▶ _WHAT IS EXPECTED_
Take the entries that follow and return exactly the lines from the one holding "I want to opt-out of the Sale of my" through the one holding "Il materiale (testo, foto", both included. Nothing else is needed.
══ DATA EXTRACTS
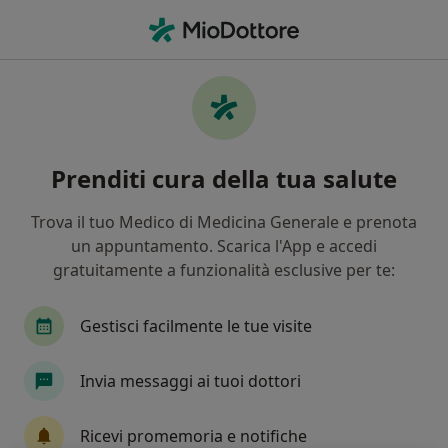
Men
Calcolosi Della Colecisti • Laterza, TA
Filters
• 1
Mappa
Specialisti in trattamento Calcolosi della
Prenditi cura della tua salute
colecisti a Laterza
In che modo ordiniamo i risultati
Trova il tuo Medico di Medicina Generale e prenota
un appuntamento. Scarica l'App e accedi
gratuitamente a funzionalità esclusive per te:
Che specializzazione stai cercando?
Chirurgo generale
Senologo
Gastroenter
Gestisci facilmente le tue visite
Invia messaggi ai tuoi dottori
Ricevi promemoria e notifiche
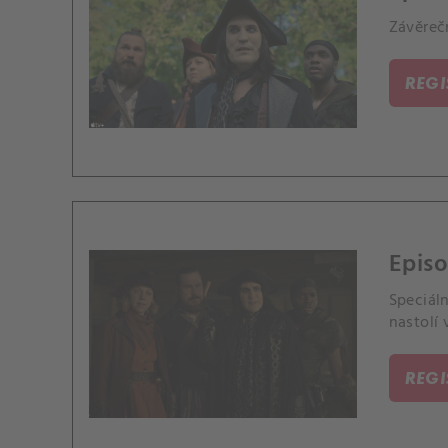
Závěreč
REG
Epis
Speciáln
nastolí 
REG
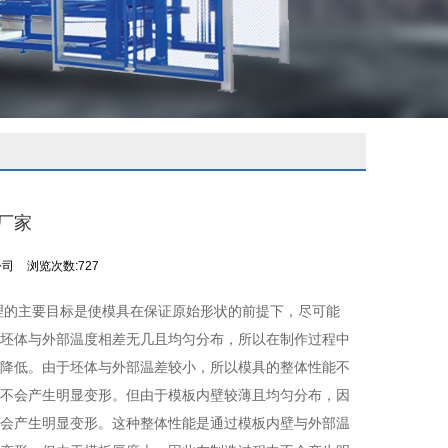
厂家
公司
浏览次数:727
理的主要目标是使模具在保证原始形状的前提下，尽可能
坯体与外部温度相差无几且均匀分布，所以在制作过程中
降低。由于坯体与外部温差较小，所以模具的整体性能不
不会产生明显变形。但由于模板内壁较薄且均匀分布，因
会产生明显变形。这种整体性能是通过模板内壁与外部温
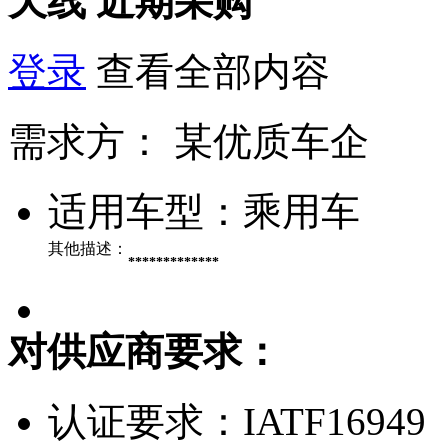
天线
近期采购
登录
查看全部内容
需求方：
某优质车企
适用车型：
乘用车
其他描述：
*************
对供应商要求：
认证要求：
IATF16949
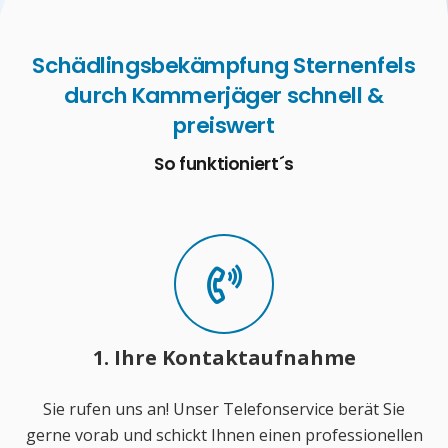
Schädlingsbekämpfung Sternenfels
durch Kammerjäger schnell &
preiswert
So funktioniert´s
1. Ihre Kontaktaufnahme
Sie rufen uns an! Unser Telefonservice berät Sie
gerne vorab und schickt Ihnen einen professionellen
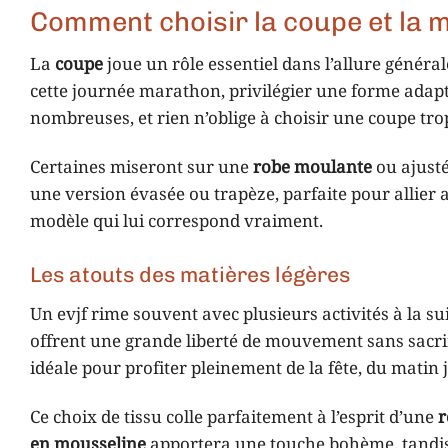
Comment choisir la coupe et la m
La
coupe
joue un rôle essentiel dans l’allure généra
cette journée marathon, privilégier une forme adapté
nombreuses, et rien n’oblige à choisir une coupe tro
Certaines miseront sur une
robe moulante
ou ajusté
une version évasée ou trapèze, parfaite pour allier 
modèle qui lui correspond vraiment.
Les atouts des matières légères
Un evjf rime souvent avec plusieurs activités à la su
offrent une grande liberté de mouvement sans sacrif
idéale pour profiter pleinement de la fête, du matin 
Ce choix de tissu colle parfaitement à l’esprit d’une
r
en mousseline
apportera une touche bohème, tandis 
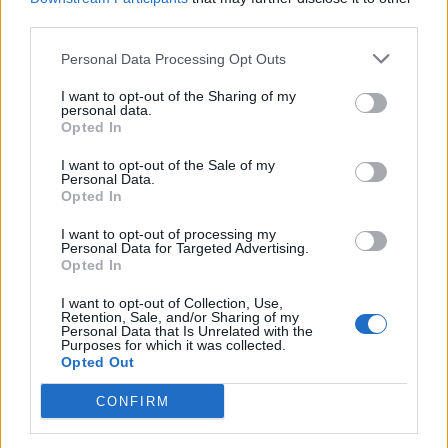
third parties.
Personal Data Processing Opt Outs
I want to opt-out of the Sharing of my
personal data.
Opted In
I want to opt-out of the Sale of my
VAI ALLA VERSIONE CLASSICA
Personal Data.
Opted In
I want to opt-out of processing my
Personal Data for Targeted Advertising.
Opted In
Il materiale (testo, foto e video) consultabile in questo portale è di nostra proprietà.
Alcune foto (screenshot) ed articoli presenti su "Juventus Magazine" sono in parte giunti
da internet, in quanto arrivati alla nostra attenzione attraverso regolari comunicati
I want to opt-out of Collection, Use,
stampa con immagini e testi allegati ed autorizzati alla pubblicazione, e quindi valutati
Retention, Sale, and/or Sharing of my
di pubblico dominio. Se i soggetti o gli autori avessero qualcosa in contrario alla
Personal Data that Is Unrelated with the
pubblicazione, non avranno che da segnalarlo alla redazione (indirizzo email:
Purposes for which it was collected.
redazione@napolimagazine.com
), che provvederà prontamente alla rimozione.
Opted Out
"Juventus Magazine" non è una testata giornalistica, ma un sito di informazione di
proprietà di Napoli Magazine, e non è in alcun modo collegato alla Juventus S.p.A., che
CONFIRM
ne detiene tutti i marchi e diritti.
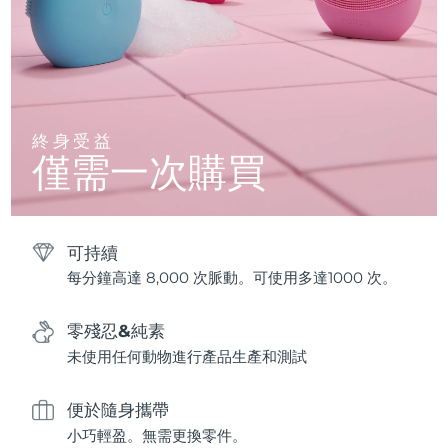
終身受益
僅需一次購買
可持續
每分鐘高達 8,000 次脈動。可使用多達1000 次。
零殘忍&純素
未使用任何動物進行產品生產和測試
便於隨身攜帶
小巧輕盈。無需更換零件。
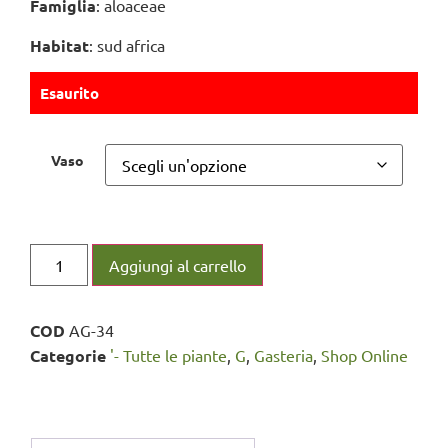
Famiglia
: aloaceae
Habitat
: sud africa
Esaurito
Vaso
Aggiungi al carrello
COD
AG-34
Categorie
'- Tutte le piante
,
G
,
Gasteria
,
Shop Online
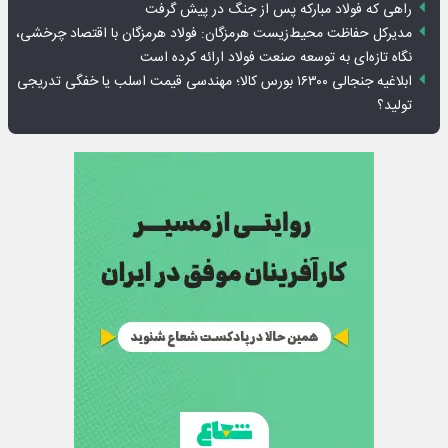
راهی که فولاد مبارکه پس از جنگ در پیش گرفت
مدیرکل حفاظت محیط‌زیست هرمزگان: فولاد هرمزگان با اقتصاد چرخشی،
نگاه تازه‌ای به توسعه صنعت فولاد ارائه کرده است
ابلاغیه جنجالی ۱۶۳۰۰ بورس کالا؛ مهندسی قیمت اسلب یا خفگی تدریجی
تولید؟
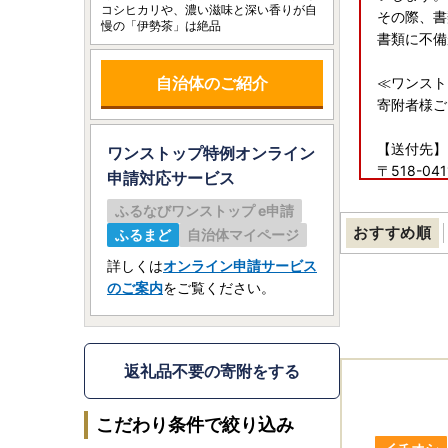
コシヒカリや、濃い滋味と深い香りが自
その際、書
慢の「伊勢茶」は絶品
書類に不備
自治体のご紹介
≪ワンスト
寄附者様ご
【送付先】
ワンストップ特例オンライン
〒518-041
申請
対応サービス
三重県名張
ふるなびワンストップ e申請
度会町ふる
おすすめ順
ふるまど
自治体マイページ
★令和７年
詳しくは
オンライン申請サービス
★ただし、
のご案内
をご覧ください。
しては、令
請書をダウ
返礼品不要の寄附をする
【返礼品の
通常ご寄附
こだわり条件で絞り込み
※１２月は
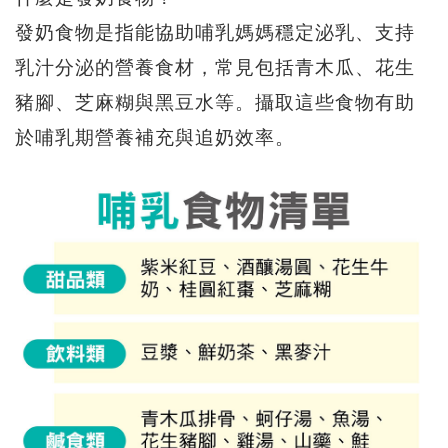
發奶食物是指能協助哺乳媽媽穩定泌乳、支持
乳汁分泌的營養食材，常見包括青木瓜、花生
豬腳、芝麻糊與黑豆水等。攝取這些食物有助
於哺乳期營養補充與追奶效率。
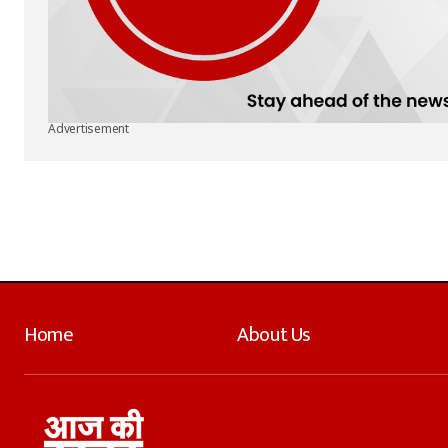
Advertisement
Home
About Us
════
══ DATA EXTRACTS
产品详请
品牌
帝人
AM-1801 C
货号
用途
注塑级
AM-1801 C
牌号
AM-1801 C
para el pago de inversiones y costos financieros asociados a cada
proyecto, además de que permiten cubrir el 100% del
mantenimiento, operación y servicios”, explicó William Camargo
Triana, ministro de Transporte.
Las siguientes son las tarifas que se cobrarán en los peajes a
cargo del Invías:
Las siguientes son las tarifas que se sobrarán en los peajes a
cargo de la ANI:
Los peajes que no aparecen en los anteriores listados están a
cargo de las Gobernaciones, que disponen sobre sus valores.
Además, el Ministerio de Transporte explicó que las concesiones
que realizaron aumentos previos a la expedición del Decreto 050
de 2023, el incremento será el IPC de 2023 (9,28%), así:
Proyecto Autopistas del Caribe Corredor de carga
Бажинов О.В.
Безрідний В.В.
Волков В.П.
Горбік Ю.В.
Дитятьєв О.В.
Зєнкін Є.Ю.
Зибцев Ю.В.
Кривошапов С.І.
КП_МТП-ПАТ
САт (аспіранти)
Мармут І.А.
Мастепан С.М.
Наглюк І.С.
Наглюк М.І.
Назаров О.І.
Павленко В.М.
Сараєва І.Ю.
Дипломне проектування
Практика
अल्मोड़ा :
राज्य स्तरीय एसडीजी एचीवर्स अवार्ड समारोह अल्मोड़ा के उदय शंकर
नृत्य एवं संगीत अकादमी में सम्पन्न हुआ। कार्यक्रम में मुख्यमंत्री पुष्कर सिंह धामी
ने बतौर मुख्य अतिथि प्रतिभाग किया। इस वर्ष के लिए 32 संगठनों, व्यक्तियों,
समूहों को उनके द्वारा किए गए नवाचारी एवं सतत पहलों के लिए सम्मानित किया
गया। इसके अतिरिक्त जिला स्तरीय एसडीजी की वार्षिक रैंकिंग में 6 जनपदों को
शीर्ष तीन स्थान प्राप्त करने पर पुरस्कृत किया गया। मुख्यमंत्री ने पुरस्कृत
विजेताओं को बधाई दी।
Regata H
════
▶ _ANSWER TO THIS EXERCISE_
I want to opt-out of the Sale of my
VAI ALLA VERSIONE CLASSICA
Personal Data.
Opted In
I want to opt-out of processing my
Personal Data for Targeted Advertising.
Opted In
Il materiale (testo, foto e video) consultabile in questo portale è di nostra proprietà.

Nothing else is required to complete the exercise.